The dinosaurs have long been identified by the bony plates on their backs, the spikes on their tales, short forelimbs, and stubby little necks.
But now paleontologists have discovered a 150-million-year-old stegosaur in Portugal with a neck that stretched over 5.9 feet (1.8 meters). (Read more about the Jurassic period.)
The neck of the new species, dubbed Miragaia longicollum, is considerably longer than the few inches seen on the average stegosaur neck. Miragaia's neck is also very long compared to the dinosaur's 19.6-foot (6-meter) body length.
The newly discovered stegosaur has 17 cervical vertebra, or neck bones—five more than a normal stegosaur and ten more than the modern giraffe. (See pictures of stegosaurs walking.)
"The increase in neck length among stegosaurs demonstrates the evolutionary [flexibility] of dinosaurs and their ability to adapt to change," said lead author Octavio Mateus at Universidade Nova de Lisboa in Portugal.

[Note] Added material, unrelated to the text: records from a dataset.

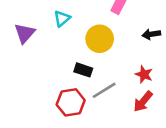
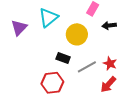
cyan triangle: (62, 19) -> (48, 18), size x1.5
black arrow: (151, 34) -> (109, 25), moved
gray line: (104, 90) -> (87, 67), moved

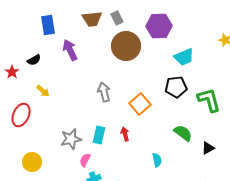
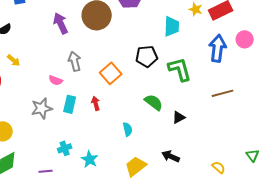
purple arrow: (70, 50) -> (61, 23), moved
cyan trapezoid: (184, 57) -> (172, 26), moved, turned -65
pink semicircle: (85, 160) -> (56, 80), moved, turned -96

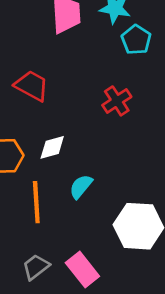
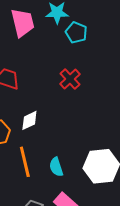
cyan semicircle: (81, 187) -> (56, 167), moved, turned -48

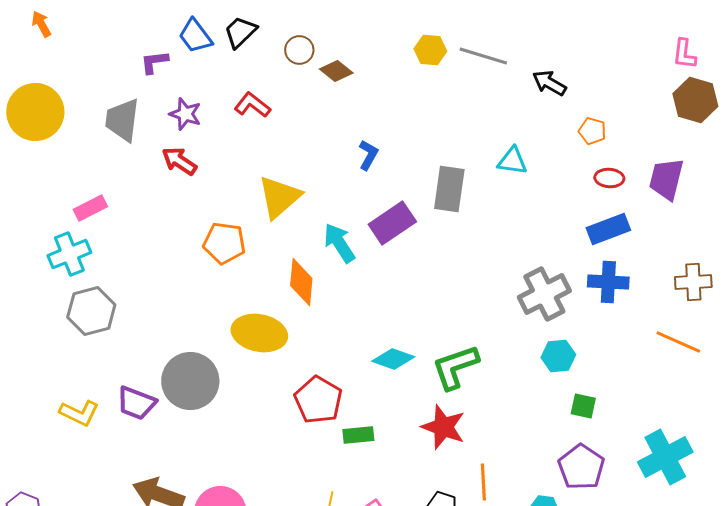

Having a long neck does not mean that Miragaia was all that different from other stegosaurs—just that it was probably grazing on taller foods, Mateus said.
One of the dinosaur's dietary staples, for example, was a group of fernlike plants called cycads.
"Cycads took on a variety of growth habits, including small treelike forms," noted paleontologist Paul Barrett at the Natural History Museum, London, who was not involved in the study.
"It's possible this animal was still feeding on cycads ... even if it was, on average, browsing at higher levels than other stegosaurs," Berrett said.